Let's practice some questions to get more understanding of ratios.
Example 1
What is the ratio of boys to girls, if there are 60 boys and 120 girls in a school?
Solution
Number of boys \(= 60 \)
Number of girls \(= 120\)
\(\therefore\) Ratio of boys to girls \(\Rightarrow 60 : 120 \ or \ \frac{60}{120} \)
\(\Rightarrow\) boys : girls \(= 1:2 \ or \ \frac{1}{2}\)
\(\therefore\) The ratio of boys to girls is \(1:2\)
Example 2
Yaw is 6 years old and Kofi is 10 years old. What is the ratio of Yaw's age to Kofi's age?
Solution
Yaw's age \(= 6\)
Kofi's age \(= 10\)
\(\therefore\) Ratio of Yaw's age to Kofi's age
\(\Rightarrow\) Yaw : Kofi \(= 6:10\)
\(\hspace{3.2cm}\) \(= 3 : 5 \ or \ \frac{3}{5} \)
\(\therefore\) The ratio of Yaw's age to Kofi's age is \(3:5\)
We can also use ratios to determine the value of an unknown quantity when one quantity is given.
Consider the examples below:
Example 3
Alhassan is twice as old as his son Musah.
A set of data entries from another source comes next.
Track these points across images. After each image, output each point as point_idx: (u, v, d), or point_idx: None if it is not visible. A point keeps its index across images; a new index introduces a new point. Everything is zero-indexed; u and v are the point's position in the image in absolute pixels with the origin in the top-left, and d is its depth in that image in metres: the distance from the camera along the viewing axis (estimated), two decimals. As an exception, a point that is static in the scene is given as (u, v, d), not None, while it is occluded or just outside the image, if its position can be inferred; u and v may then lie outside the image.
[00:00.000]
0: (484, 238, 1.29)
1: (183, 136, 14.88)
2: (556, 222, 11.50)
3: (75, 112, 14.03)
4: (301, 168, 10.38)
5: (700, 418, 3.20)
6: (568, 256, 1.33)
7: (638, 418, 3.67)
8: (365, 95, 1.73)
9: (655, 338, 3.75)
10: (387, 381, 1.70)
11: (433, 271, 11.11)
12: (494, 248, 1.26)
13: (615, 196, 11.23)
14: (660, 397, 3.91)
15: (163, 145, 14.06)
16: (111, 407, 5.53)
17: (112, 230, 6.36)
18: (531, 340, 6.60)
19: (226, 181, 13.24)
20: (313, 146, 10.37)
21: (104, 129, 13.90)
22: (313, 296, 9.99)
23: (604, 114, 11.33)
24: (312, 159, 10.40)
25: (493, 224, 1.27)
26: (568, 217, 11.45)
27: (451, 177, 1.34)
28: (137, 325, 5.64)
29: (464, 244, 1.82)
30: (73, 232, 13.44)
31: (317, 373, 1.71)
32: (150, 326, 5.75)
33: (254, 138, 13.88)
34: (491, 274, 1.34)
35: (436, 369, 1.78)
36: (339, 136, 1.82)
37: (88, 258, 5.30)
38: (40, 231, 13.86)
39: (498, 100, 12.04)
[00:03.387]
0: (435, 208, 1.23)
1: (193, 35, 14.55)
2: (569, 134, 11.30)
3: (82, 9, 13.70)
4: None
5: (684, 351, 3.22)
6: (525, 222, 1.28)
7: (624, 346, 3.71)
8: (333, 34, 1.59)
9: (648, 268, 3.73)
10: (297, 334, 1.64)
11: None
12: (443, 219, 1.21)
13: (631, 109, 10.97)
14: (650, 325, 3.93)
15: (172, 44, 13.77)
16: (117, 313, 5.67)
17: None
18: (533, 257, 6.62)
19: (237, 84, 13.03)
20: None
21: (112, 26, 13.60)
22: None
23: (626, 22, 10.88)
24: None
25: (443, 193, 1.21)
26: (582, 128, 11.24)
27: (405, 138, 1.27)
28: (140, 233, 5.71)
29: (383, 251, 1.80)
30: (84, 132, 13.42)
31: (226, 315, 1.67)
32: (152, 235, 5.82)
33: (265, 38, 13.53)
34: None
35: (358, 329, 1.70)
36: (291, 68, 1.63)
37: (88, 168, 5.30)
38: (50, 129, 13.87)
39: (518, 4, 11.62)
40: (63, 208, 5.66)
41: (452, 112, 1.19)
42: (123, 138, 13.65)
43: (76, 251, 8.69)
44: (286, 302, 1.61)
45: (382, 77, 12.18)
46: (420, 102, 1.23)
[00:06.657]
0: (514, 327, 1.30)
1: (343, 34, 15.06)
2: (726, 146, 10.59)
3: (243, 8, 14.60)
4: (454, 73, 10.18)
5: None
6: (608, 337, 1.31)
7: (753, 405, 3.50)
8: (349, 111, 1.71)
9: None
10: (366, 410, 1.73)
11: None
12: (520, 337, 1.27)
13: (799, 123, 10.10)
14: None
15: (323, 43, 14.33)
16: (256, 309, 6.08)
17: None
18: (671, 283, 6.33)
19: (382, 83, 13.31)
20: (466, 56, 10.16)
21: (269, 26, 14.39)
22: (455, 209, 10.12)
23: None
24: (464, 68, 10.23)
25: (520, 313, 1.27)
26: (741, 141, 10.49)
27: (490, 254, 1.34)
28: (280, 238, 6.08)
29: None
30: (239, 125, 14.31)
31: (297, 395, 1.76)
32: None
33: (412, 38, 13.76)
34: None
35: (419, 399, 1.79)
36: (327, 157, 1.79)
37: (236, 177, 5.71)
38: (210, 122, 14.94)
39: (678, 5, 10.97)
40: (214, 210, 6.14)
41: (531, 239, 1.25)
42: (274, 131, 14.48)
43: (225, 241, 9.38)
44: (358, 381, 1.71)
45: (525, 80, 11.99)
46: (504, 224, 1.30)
If Musah is 25 years of age, how old is his father, Alhassan?
Solution
Musah's ratio \(= 1\)
\(\therefore\) Alhassan's ratio \(= 2\)
let Alhassan's age \(= x\)
\(\Rightarrow 1:2 = 25 : x\)
\(\hspace{1.4cm} \frac{1}{2} = \frac{25}{x}\)
\(\hspace{0.5cm}1 \times x = 2 \times 25\) (Cross multiplication)
\(\hspace{1.5cm}x = 50\)
\(\therefore\) Alhassan is 50 years of age.
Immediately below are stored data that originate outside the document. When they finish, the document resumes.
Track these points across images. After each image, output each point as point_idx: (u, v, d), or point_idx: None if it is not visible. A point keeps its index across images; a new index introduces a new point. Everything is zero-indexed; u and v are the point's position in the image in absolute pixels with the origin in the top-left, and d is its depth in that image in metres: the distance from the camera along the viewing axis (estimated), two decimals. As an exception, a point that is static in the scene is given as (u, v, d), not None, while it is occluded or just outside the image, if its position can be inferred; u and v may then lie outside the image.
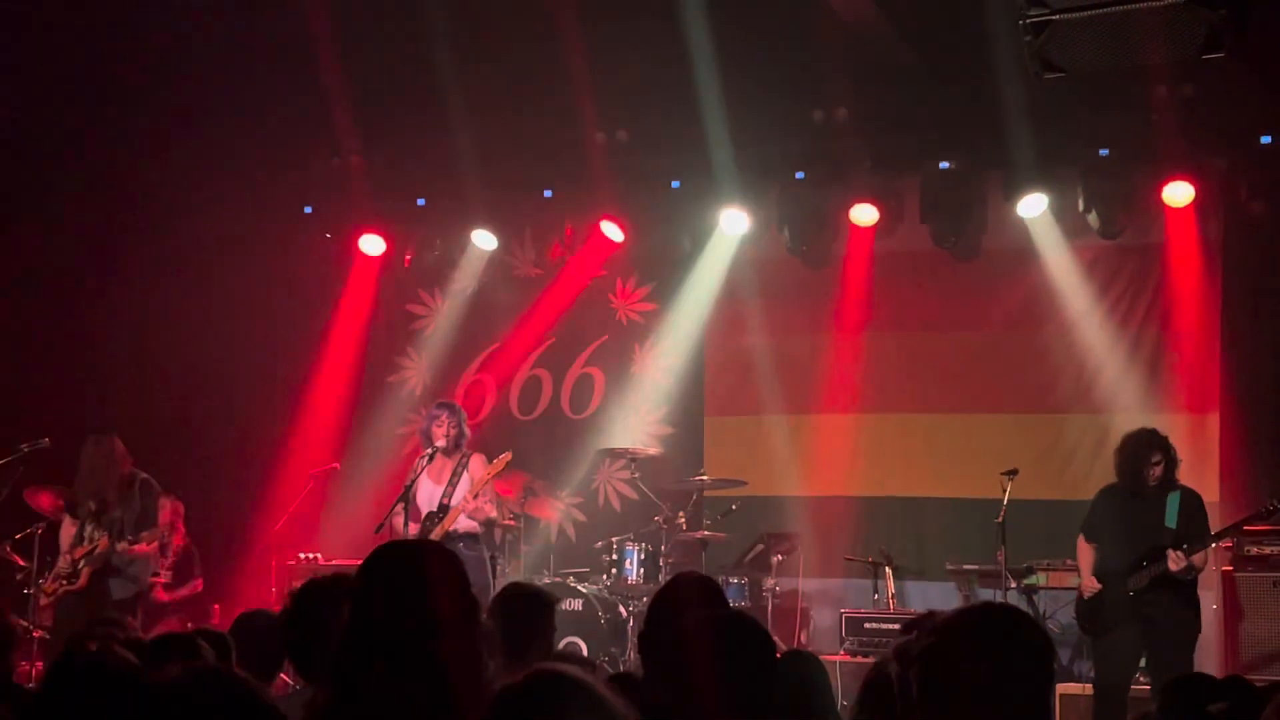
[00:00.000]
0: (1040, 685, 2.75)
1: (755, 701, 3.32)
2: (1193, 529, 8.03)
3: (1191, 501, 8.15)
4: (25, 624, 9.13)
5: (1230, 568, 8.88)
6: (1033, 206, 10.14)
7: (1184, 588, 7.99)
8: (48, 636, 9.05)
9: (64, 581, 8.80)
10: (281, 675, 5.60)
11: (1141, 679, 8.25)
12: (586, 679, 2.47)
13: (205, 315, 11.89)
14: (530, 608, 4.69)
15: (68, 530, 9.00)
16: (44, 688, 3.33)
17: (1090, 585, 8.20)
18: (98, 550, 8.74)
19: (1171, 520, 8.01)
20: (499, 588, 7.73)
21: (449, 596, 2.99)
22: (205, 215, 11.56)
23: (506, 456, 9.31)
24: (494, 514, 9.44)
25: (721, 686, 3.31)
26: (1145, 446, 8.14)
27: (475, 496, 9.13)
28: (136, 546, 8.81)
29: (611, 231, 11.17)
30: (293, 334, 12.00)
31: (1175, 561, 7.84)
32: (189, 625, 9.88)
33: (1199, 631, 8.02)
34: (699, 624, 3.45)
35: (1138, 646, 8.02)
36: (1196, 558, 7.92)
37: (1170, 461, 8.13)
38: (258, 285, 11.80)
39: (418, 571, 3.02)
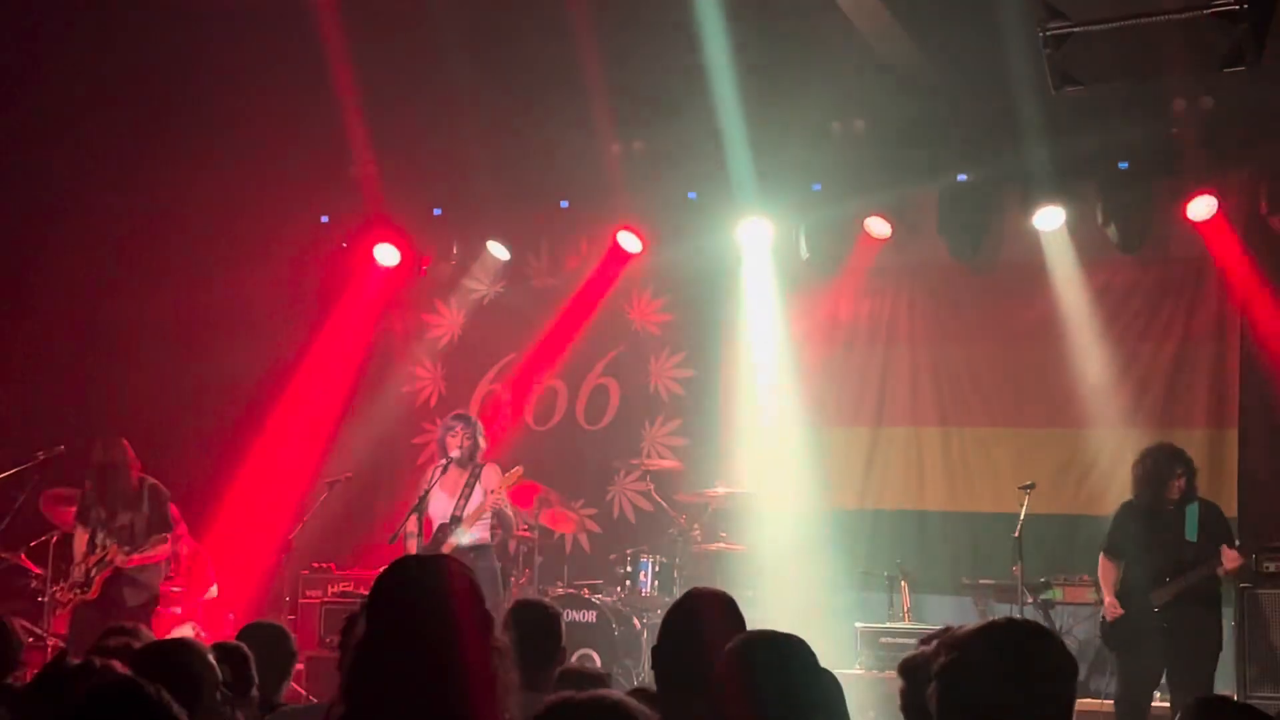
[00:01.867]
0: (1063, 704, 2.72)
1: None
2: (1215, 539, 7.99)
3: (1211, 513, 8.12)
4: (39, 631, 9.14)
5: (1247, 584, 8.82)
6: (1050, 220, 10.10)
7: (1207, 602, 7.96)
8: (62, 645, 9.05)
9: (78, 590, 8.81)
10: (294, 684, 5.59)
11: (1160, 696, 8.19)
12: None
13: (223, 324, 11.92)
14: (540, 623, 4.68)
15: (80, 538, 9.00)
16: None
17: (1113, 607, 8.15)
18: (108, 558, 8.75)
19: (1192, 534, 7.98)
20: (511, 599, 7.72)
21: (464, 610, 2.97)
22: (223, 225, 11.59)
23: (518, 470, 9.30)
24: (510, 514, 9.41)
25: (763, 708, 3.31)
26: (1167, 462, 8.10)
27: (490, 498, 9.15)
28: (138, 557, 8.77)
29: (629, 242, 11.15)
30: (309, 343, 12.01)
31: (1231, 560, 7.79)
32: (203, 633, 9.91)
33: (1220, 647, 7.98)
34: (747, 645, 3.45)
35: (1160, 662, 7.98)
36: (1226, 554, 7.87)
37: (1191, 475, 8.09)
38: (275, 294, 11.82)
39: (433, 585, 3.00)
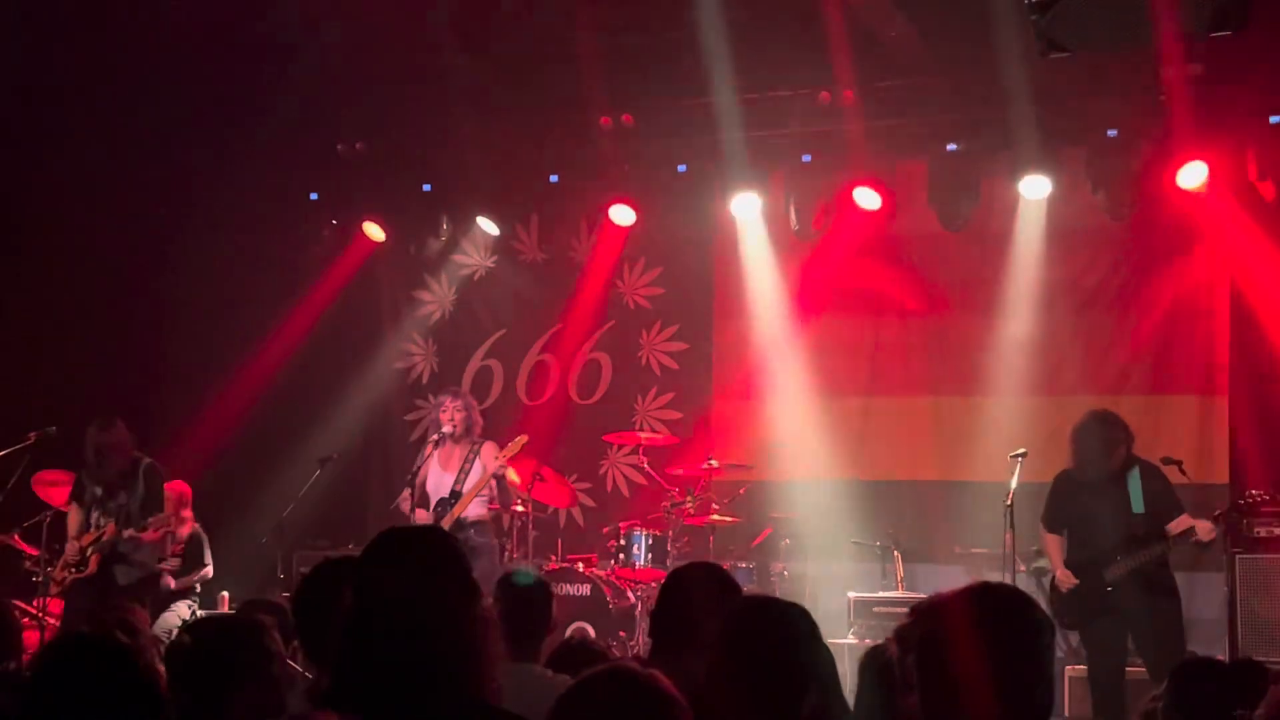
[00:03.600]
0: (1041, 666, 2.72)
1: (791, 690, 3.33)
2: (1161, 506, 7.94)
3: (1152, 478, 8.03)
4: (34, 612, 9.15)
5: (1239, 549, 8.84)
6: (1039, 188, 10.09)
7: (1158, 576, 7.89)
8: (57, 624, 9.06)
9: (72, 569, 8.81)
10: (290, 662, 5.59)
11: (1138, 661, 8.18)
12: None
13: (213, 302, 11.90)
14: (530, 594, 4.69)
15: (75, 517, 9.01)
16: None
17: (1066, 579, 8.08)
18: (105, 537, 8.75)
19: (1138, 505, 7.90)
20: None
21: (449, 580, 2.97)
22: (212, 203, 11.55)
23: (523, 439, 9.32)
24: (507, 477, 9.44)
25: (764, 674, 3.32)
26: (1106, 429, 8.02)
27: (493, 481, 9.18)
28: (144, 534, 8.80)
29: (623, 215, 11.09)
30: (300, 321, 11.99)
31: (1207, 533, 7.77)
32: (199, 612, 9.91)
33: (1181, 615, 7.95)
34: (745, 609, 3.48)
35: (1122, 632, 7.94)
36: (1200, 525, 7.84)
37: (1130, 441, 8.03)
38: (264, 272, 11.80)
39: (417, 556, 3.00)
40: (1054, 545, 8.23)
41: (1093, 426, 8.09)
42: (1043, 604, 5.01)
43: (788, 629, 3.40)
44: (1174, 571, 8.14)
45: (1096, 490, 8.01)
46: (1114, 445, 7.97)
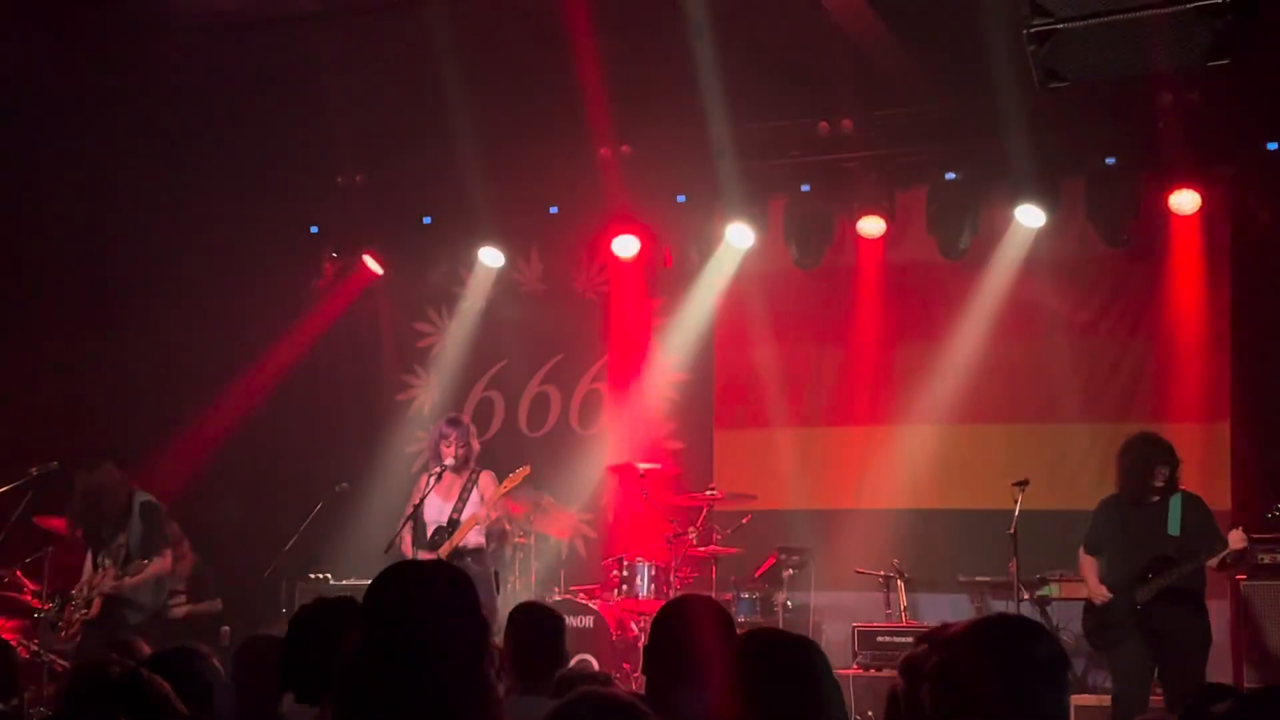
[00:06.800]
0: (1056, 697, 2.72)
1: None
2: (1199, 534, 7.94)
3: (1194, 505, 8.04)
4: (34, 648, 9.11)
5: (1242, 576, 8.82)
6: (1038, 216, 10.11)
7: (1191, 598, 7.89)
8: (60, 663, 9.01)
9: (83, 611, 8.79)
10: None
11: (1157, 689, 8.17)
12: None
13: (214, 335, 11.89)
14: (542, 628, 4.67)
15: (88, 559, 8.98)
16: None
17: (1100, 592, 8.10)
18: (105, 578, 8.72)
19: (1174, 528, 7.91)
20: (508, 605, 7.72)
21: (458, 617, 2.96)
22: (213, 236, 11.57)
23: (525, 470, 9.31)
24: (507, 527, 9.45)
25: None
26: (1150, 453, 8.04)
27: (492, 509, 9.16)
28: (129, 581, 8.73)
29: (625, 246, 11.10)
30: (300, 354, 11.99)
31: (1239, 541, 7.71)
32: (204, 648, 9.85)
33: (1210, 640, 7.95)
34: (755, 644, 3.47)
35: (1149, 656, 7.93)
36: (1232, 535, 7.78)
37: (1174, 465, 8.04)
38: (265, 305, 11.80)
39: (426, 592, 2.99)
40: (1090, 567, 8.26)
41: (1136, 445, 8.11)
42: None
43: (802, 664, 3.38)
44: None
45: (1135, 512, 8.04)
46: (1156, 465, 7.98)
Sometimes, we need to convert two (2) quantities who have different units to a common unit in order to find their ratios.
Consider the examples below:
Example 4
In a competition, Kwame run 4km and Joe run 600m. What is the ratio of Kwame's distance to Joe's distance?
Solution
We need to first convert one of the distances, so they are both expressed in the same unit. Let's convert the bigger unit (kilometer) to the smaller unit (meter).
\(1 km = 1000 m\)
\(\therefore 4 km = \frac{4 km}{1 km} \times 1000 m\) (If more, less divide)
\(\hspace{2.2cm} = 4 \times 1000 m\)
\(\hspace{2.2cm}= 4000 m\)
\(\therefore\) Kwame's distance is \(4000 m\).
Ratio of their distances:
\(\Rightarrow\)Kwame's distance : Joe's distance
\(\hspace{3.2cm} 4000 m : 600 m\)
\(\hspace{4.4cm} 40 : 6 \) (Breaking it down)
\(\hspace{4.4cm} 20 : 3 \)
\(\therefore\) Ratio of Kwame's distance to Joe's distance is \(20:3\).
Example 5
Express 80cm to 40m as a ratio in its lowest form.
Solution
Like we did in the previous example, let's convert the bigger unit to the smaller unit.
\(1 m = 100 cm\)
\(\therefore 40m = \frac{40m}{1m} \times 100cm\) (If more, less divide)
\(\hspace{2.2cm} = 40 \times 100cm\)
\(\hspace{2.2cm} = 4000cm\)
This implies;
\(80cm : 40m = 80cm : 4000cm\)
\(\hspace{3.7cm} = 80:4000\)
\(\hspace{3.7cm} = 8:400\) (breaking it down)
\(\hspace{3.7cm} = \frac{8}{400}\) (Use 8 to divide through)
\(\hspace{3.7cm} = \frac{1}{50}\)
\(\hspace{3.7cm} = 1:50\) (Change it back to ratios)
\(\therefore\) the ratio of 80cm to 40m is \(1:50\)
Also, we may sometimes wish to express one quantity in terms of another quantity before we use ratios to find their values. Example 3 above can be solved differently using this idea.
Solution
let Musah's age \(= x\)
\(\Rightarrow\) Alhassan's age \(= 2x\)
\(\therefore\) If \(x = 25\)
It implies \(2x = 2 \times x\)
\(\hspace{3.8cm} = 2 \times (25)\)
\(\hspace{3.8cm} = 50\)
\(\therefore\) Alhassan is 50 years of age.